You will not be - nor could you ever be - champions of any "reason of State". Although the Church is present in the symphony of nations, she pursues only one concern:  to make herself the echo of God's Word in the world in the defence and protection of the human person.

4. The values of all time defended by papal diplomacy focus mainly on the exercise of religious freedom and the safeguard of the Church's rights. Such themes continue to be up to date, even in our day, and at the same time, the Papal Representative's attention is also increasingly focused, especially in the international forums, on other human and social questions of great moral importance. The most urgent task today is the defence of the human person and of the image of God that is in him. You are called to be messengers of the human values whose source is the Gospel, according to which every person is a brother to respect and love.

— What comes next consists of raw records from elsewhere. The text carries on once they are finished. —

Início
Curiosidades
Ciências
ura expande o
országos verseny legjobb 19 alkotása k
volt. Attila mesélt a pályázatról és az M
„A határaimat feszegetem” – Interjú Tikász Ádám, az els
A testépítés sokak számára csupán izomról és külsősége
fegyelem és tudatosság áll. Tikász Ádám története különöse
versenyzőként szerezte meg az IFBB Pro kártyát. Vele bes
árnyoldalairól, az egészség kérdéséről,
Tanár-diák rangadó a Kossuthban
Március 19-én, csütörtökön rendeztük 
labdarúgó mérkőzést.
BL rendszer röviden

During the 20th century, there were undeniable scientific and technical achievements in the world in which you will carry out your mission. But from the ethical viewpoint, this world has many worrying aspects, exposed as it is to the temptation to manipulate everything, including the human person. In your action, you must uphold the dignity of the human being whose nature, through the Incarnation of the Son of God, has been raised to a dignity beyond compare (cf. Gaudium et Spes, n. 22).

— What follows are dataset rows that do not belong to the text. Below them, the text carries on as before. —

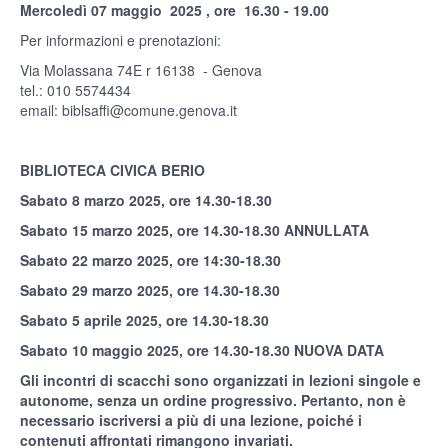
Mercoledì 07 maggio 2025 , ore 16.30 - 19.00
Per informazioni e prenotazioni:
Via Molassana 74E r 16138 - Genova
tel.: 010 5574434
email:
biblsaffi@comune.genova.it
BIBLIOTECA CIVICA BERIO
Sabato 8 marzo 2025, ore 14.30-18.30
Sabato 15 marzo 2025, ore 14.30-18.30 ANNULLATA
Sabato 22 marzo 2025, ore 14:30-18.30
Sabato 29 marzo 2025, ore 14.30-18.30
Sabato 5 aprile 2025, ore 14.30-18.30
Sabato 10 maggio 2025, ore 14.30-18.30 NUOVA DATA
Gli incontri di scacchi sono organizzati in lezioni singole e
autonome, senza un ordine progressivo. Pertanto, non è
necessario iscriversi a più di una lezione, poiché i
contenuti affrontati rimangono invariati.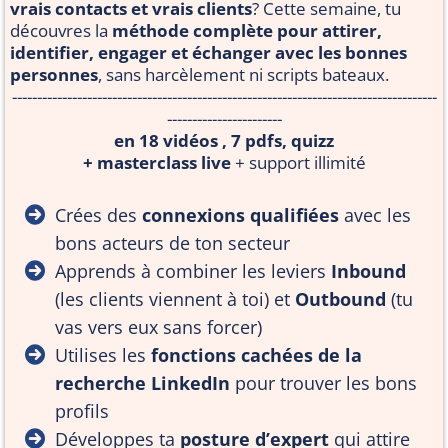
vrais contacts et vrais clients
? Cette semaine, tu
découvres la
méthode complète pour attirer,
identifier, engager et échanger avec les bonnes
personnes
, sans harcèlement ni scripts bateaux.
-------------------------------------------------------------------------------------
-----------------------
en 18 vidéos , 7 pdfs, quizz
+ masterclass live
+ support illimité
Crées des
connexions qualifiées
avec les
bons acteurs de ton secteur
Apprends à combiner les leviers
Inbound
(les clients viennent à toi) et
Outbound
(tu
vas vers eux sans forcer)
Utilises les
fonctions cachées de la
recherche LinkedIn
pour trouver les bons
profils
Développes ta
posture d’expert
qui attire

Like Simon Peter, like Thomas called the Twin, Nathanael and the sons of Zebedee, and two others of his disciples exhausted by a night in which "they had caught nothing" (cf. Jn 21,3), you too will sometimes be overwhelmed by dejection. Do not give into the temptation of the devil. Rather, draw close to the risen Christ and experience, and make others deeply experience, the power that comes from his own definition of himself:  "I am the Alpha and the Omega, the Beginning and the End" (Apoc 21,6). Sustained by the strength that emanates from him, you too will have an abundant catch, guiding many other human beings in their search for truth and goodness. It will be enough for you to be faithful to the Gospel, without the slightest hesitation; this will be the way to offer others the opportunity to know the breadth, the length, the height and the depth of Christ's love (cf. Eph 3,18).

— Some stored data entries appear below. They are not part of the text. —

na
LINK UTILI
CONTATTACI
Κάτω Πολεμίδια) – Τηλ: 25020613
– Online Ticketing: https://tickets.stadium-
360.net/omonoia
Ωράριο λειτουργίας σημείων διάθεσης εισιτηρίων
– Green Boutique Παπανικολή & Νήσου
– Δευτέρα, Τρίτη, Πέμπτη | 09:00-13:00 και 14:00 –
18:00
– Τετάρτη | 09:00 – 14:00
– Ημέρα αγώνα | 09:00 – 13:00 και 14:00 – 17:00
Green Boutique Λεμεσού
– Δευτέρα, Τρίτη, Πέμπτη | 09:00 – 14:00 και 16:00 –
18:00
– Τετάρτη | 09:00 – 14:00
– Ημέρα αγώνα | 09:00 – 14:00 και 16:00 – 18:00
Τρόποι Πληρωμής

5. In the Letter which I wrote at the end of the Holy Year, I echoed Christ's words to Peter:  Duc in altum! I also extend this invitation to you, who will shortly have to leave Rome for the world, the Urbe for the Orbe. The world that awaits you is thirsting for God even when it is not aware of it. Recalling the Apostle Philip's meeting with some Greeks, I myself wrote that "like those pilgrims of 2,000 years ago, the men of our own day - often perhaps unconsciously - ask believers not only to "speak' of Christ, but in a certain sense to "show' him to them" (Novo Millennio ineunte, n. 16).

Others must "make Christ visible" in a parish or among a group of young people, in an industrial neighbourhood or among society's outcasts. You must "make him visible" in your contact with political and diplomatic circles; you will succeed in doing this with your life witness rather than with the force of juridical or diplomatic arguments. You will be effective to the extent that those who approach you will feel that they are discovering the liberating presence of the risen Christ in your words, in your attitude, and in your life.

In the future you will be traveling the highways of the world: always remember that you are at the service of the Successor of Peter and in a creative dialogue with the Pastors of the particular Churches in the countries where you are sent to carry out your mission. Take Christ with you. May Mary help you live his thoughts and sentiments intensely (cf. Phil 2,5-11). May my affectionate Blessing accompany you!


*L'Osservatore Romano. Weekly Edition in English n. 24 p.12.